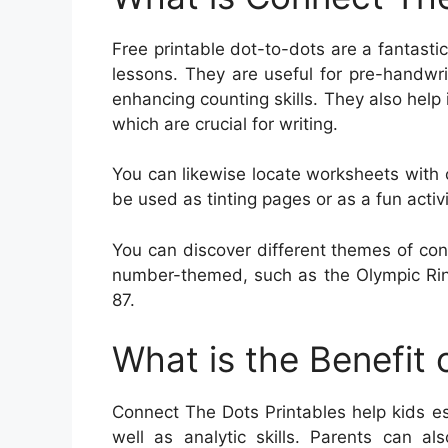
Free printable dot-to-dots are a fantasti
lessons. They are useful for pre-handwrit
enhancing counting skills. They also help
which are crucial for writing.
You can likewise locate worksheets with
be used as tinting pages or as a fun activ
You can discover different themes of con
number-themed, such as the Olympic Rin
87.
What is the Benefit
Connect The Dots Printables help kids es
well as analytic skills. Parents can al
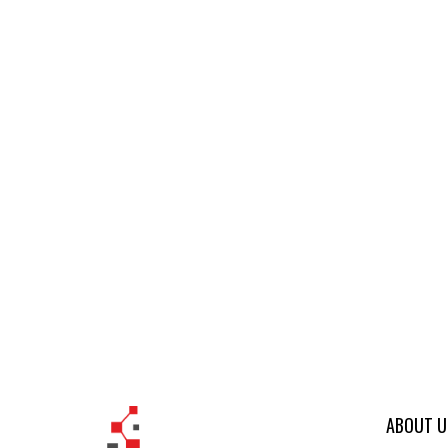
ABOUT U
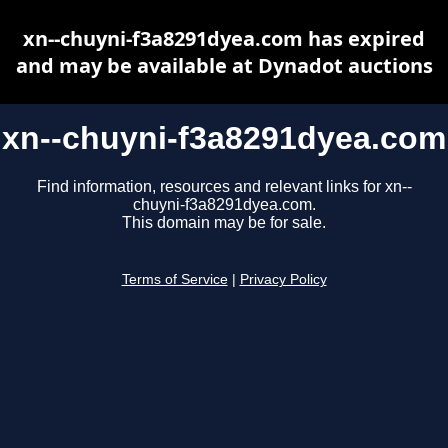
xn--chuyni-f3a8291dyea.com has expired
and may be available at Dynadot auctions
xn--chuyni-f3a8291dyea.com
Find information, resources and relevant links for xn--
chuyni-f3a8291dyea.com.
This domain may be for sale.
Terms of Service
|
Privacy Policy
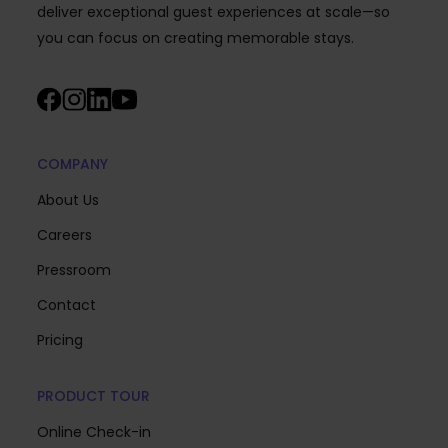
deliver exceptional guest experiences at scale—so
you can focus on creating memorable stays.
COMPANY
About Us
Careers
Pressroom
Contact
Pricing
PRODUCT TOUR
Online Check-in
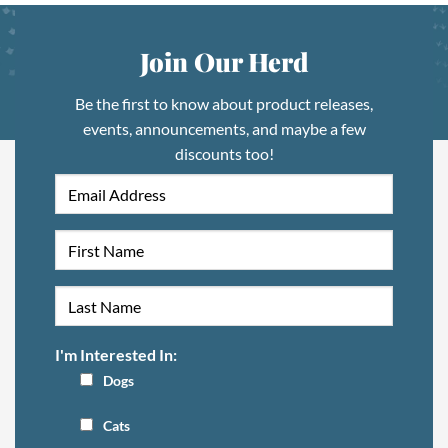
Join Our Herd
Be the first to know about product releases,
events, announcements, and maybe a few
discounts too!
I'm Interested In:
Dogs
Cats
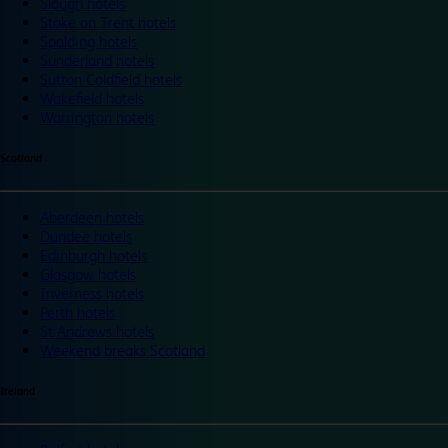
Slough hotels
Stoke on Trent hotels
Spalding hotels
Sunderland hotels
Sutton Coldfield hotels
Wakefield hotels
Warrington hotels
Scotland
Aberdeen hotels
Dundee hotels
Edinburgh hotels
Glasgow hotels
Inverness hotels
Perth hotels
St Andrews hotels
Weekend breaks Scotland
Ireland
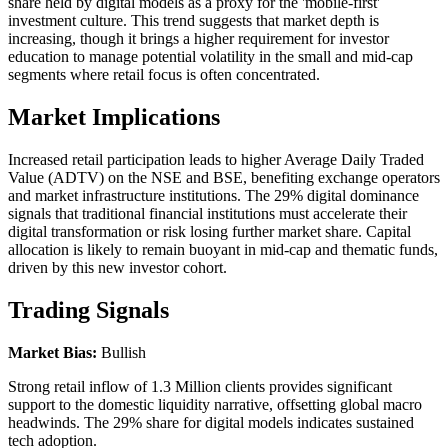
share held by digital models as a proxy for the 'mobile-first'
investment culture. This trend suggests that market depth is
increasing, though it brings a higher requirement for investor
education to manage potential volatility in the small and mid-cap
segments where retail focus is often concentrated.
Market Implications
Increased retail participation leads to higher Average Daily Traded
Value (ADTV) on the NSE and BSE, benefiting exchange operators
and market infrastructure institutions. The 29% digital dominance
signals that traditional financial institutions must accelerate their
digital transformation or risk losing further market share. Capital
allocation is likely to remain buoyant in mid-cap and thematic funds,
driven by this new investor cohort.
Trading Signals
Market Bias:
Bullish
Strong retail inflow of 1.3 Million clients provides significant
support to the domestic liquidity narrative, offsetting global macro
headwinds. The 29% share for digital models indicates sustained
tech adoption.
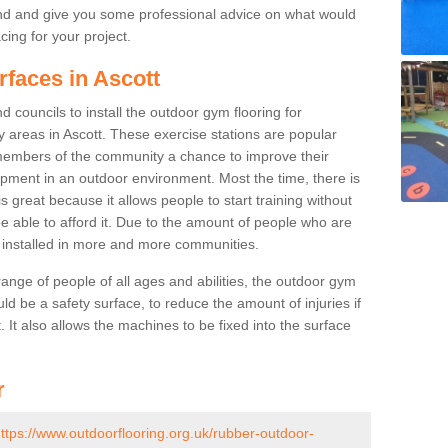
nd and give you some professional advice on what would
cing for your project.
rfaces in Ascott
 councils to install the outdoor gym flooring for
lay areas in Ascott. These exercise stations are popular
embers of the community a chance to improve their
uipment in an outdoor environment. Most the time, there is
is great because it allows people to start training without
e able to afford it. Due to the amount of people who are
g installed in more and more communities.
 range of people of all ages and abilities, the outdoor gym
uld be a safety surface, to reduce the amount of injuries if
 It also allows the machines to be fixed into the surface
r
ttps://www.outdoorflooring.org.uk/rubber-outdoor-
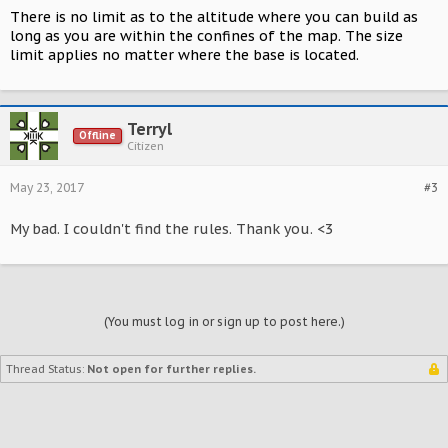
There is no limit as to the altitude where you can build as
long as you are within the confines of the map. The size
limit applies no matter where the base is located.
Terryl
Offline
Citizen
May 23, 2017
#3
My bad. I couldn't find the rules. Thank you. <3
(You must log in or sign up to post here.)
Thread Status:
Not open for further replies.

★ ★ ★ ★ ★ ★ ★

DIRECTIONS: Print again the lines of the entries above that fall between the line holding "increasing, though it" and the line holding "tech adoption.", inclusive, exactly as they stand.

RESULT OF THIS TASK:
increasing, though it brings a higher requirement for investor
education to manage potential volatility in the small and mid-cap
segments where retail focus is often concentrated.
Market Implications
Increased retail participation leads to higher Average Daily Traded
Value (ADTV) on the NSE and BSE, benefiting exchange operators
and market infrastructure institutions. The 29% digital dominance
signals that traditional financial institutions must accelerate their
digital transformation or risk losing further market share. Capital
allocation is likely to remain buoyant in mid-cap and thematic funds,
driven by this new investor cohort.
Trading Signals
Market Bias:
Bullish
Strong retail inflow of 1.3 Million clients provides significant
support to the domestic liquidity narrative, offsetting global macro
headwinds. The 29% share for digital models indicates sustained
tech adoption.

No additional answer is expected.